私がクマにキレた理由(わけ)
監督:シャリ・スプリンガー・バーマン/ロバート・プルチーニ
出演:スカーレット・ヨハンソン/ローラ・リニー/ニコラス・リース・アート/ドナ・マーフィ/クリス・エヴァンス/アリシア・キーズ/ネイサン・コードリィ/マチルダ・スチダギス/ヴィクトリア・ブースビィ/ポール・ジアマッティ
30点満点中18点=監4/話3/出4/芸4/技3
【子守の掟】
ニュージャージー生まれ、看護師の母ジュディに女手ひとつで育てられ、晴れて大学を卒業、趣味は副専攻でもあった人類学。けれどアニー・ブラドックは自分が何者なのかさっぱりわからず、就職もかなわない。そんな折、ちょっとした勘違いを機に知り合ったのはNYのアッパーサイドで暮らすミセスX。彼女の家で幼いグレイヤーの子守(ナニー)として働き始めたアニーだったが、問題だらけの家庭は彼女を憂鬱にさせるばかりだった。
(2007年 アメリカ)
【その呪文は、自分探しへの一歩】
以前はあまり好きじゃなかったというか、どこがいいのかわからなかったスカーレット・ヨハンソン。『スパイダーパニック!』ではまだ子どもだったし、『アイランド』は「ちょっとボぉっとした感じ」の役、主演の濃いぃ男ふたりに挟まれた『プレステージ』では印象が薄かった。

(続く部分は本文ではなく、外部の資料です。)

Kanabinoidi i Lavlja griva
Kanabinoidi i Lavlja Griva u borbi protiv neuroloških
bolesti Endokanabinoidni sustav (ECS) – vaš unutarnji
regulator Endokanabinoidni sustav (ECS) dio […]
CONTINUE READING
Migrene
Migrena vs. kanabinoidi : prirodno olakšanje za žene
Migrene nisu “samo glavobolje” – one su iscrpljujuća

でも最近、仲さんに似ているなぁと、だったら可愛いんじゃないの、と思い始めたりして。『ブーリン家の姉妹』では存在感と怯えたような目で魅せてくれたし、もうちょっと出演作を観てもいいかも(まぁ『それでも恋するバルセロナ』は映画としてのデキがアレだったのでギブアップしちゃったけれど)。

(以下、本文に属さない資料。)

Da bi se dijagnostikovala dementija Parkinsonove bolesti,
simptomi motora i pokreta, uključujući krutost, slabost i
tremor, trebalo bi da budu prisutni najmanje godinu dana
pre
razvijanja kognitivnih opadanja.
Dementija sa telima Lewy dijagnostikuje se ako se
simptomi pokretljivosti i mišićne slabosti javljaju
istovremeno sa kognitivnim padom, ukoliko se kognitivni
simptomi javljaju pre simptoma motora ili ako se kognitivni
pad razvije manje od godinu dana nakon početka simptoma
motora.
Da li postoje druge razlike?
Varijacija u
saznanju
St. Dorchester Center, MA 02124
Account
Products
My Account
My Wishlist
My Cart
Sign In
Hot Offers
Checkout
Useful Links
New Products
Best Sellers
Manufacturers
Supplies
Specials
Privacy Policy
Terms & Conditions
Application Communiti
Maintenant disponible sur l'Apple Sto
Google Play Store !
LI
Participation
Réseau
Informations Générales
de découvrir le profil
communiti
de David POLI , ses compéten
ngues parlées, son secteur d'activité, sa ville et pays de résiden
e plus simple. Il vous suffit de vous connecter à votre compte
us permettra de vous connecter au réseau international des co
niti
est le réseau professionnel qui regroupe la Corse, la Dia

で、本作。意外とムッチリしていて、なかなか可愛い。心なしか、お芝居も仲さんと共通しているように感じる。眉をしかめがちにして人を見る表情とか、はめてもいない腕時計を確認するバスルームでの演技とか。
そんなスカーレット=アニーの、自分探しの映画。いや彼女だけでなく、誰も彼もが“何者でもない”というキャラクター配置。ミセスXは何を求めているのやら、ミスターXはなかなか顔を見せないしどんな仕事をやっているのか不明だし、グレイヤーはただの聞き分けの悪い子どもだし。

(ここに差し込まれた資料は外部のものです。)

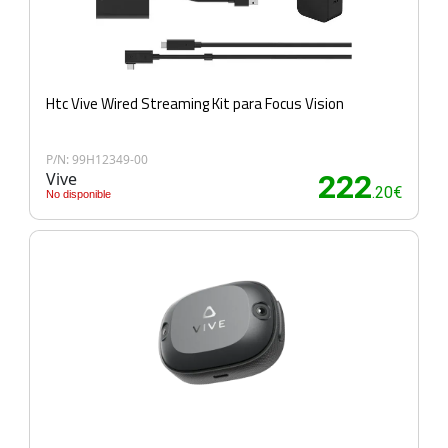
Htc Vive Wired Streaming Kit para Focus Vision
P/N: 99H12349-00
Vive
222
.20€
No disponible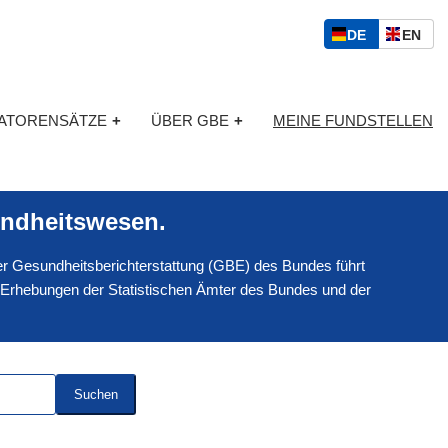
S
D
E
DE
EN
p
E
N
r
U
G
a
T
L
c
KATORENSÄTZE
+
ÜBER GBE
+
MEINE FUNDSTELLEN
S
I
h
C
S
a
H
C
u
H
s
ndheitswesen.
w
a
 der Gesundheitsberichterstattung (GBE) des Bundes führt
h
l
 Erhebungen der Statistischen Ämter des Bundes und der
Suchen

あるいは、物わかりのいい親友、ハーバードのイケメン、ゲイのルームメイト、動きやすいペッタンコの靴を履いている看護士、マイノリティだらけのナニーたちと、すべてがティピカル、記号化された存在ばかりだ。
見せかたも、人物とロウ人形をダブらせて観察対象にしてみたり、アニーを分かれ道に立たせたり、『メリー・ポピンズ』を引用して「チムチムチェリー」や傘を登場させてみたりと、全体に「AといったらB」という結びつきで描く手法。つまり、それぞれの人物・価値観の独自性をあえて消しているような世界だ。
そんな中で、最初は観察に徹しようとするアニー。でも彼女だって「大学は卒業したけれど、何をしていいのかわからない」という、どこにでもいる女の子、拠りどころのない人間。“何者でもない”存在たちが暮らす世界に飲み込まれてしまうのも当然だったといえるだろう。
しかもタチの悪いことにアニーは、仕事が私を選んだとか、私が子育てをしているとか、驕りに満ちている。“何者でもない”存在が集まったって、なぁんにも生まれないということをまだ理解していない。「楽に見える道こそ地雷だらけ」というリネット、あるいは彼女を心配する母親(やや押し付けがましいけれど、母親ってのはそういうもの)、つまりアニーの周囲にする数少ない“血の通った人間”の言葉に、もっと耳を傾ければいいものを。
そんなアニーも(そしてミセスXも)、やがて気づく。“何者でもない”自分を瞬時にして何者かに変える呪文なんてないってことに。
大切なのは、自分はきっと何者かである(または何者かになれる)と信じること。目の前にいる相手もただの記号ではなく、何か理由があってそうなった何者かであること。認め合って本音をぶつけること。呪文があるとすれば、それは「スーパーカリフラジリスティックエクスピアリドーシャス」ではなく、相手のアイデンティティを認識して名前で呼ぶことなのだ。
たぶん多くの人にとっても、こんなふうに、「AといったらB」なんて決めつけることをやめて、自分の中だけに、その人の中だけに潜む“唯一”を認識することから、本当の自分探しは始まるのだろう。
終盤の流れがちょっと強引で性急、説得力には欠けるけれど、スカーレットやローラ・リニーの好演と軽快なテンポで楽しく観られて、自分探しへの第一歩について考えることのできる作品である。